The research is based on a multi-industry poll of more than 728 technology decision-makers across more than a dozen global industries, including information technology, telecommunications, manufacturing, pharmaceuticals, health care, and retail. It includes in-depth interviews from public- and private-sector organisations in Asia-Pacific (22 per cent), Europe (38 per cent), North America (24 per cent), and the Middle East and Africa (13 per cent). Three resulting reports have been published: “IT Security Starts with Knowing Your Assets: Asia-Pacific,” “A Game-changer in Security Operations,” and “IT Security Starts with Knowing Your Assets: Europe, the Middle East and Africa.”

As companies continue to accelerate their digital transformation strategies, more and more of their operations are being moved to cloud environments. Cloud-based assets comprise most cybersecurity exposures. According to Palo Alto Networks research, 79 per cent of observed issues come from the cloud.

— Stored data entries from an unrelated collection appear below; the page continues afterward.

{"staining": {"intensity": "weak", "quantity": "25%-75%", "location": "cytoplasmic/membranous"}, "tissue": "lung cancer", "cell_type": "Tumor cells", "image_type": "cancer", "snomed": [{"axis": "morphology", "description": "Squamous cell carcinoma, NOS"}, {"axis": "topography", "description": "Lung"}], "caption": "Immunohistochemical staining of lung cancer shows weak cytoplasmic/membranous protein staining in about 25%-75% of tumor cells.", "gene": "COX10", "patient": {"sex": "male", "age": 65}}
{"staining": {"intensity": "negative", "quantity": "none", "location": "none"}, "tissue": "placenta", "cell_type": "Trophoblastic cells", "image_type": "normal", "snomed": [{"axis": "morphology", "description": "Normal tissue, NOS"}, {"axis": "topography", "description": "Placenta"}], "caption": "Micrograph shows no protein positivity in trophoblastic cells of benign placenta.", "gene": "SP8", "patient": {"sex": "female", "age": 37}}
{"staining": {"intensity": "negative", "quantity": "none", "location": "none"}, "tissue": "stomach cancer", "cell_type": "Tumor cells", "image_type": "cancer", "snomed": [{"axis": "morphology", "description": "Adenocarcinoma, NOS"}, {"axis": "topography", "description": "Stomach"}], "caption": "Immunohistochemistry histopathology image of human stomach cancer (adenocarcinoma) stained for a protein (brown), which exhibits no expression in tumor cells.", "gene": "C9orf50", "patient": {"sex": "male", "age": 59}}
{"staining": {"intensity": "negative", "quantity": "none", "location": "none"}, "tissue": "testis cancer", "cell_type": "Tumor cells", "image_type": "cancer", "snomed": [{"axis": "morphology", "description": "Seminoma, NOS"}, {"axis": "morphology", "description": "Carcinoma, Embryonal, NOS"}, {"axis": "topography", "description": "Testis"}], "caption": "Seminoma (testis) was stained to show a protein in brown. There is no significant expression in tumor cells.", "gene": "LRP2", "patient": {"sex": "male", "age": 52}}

“This data makes all too clear the reality of unknown or unmanaged assets: they are a major security risk, and the only way to protect yourself is to have a complete and up-to-date inventory of all internet-facing assets,” says Tim Junio, Senior Vice President, Products, Cortex, Palo Alto Networks.

Companies urgently need to formulate strategies to mitigate cyber-related vulnerabilities.

  • Gain control over “shadow IT”: “Shadow IT,” which is rogue purchases of cloud services and installments of IoT-type connected devices, opens the doors for bad actors. Smart locks and other types of mobile access applications for employees can allow hackers to gain access to corporate networks.
  • Monitor inventory: Forty-six per cent of respondents conduct inventories to discover unknown or unprioritized digital assets. Still, 31 per cent report taking such action just once per month or less frequently.
  • Develop talent: Competitive salaries, stimulating projects, and opportunities for upskilling can help organizations attract and retain top talent. Even employees without extensive cybersecurity skills can mitigate security risks by increasing their understanding of the threat landscape.
  • Consult the experts: Outsourcing cybersecurity allows organiSations to tap into a reservoir of skills and experience they wouldn’t otherwise have. Only 29 per cent of Asia-Pacific organisations turn to outside experts.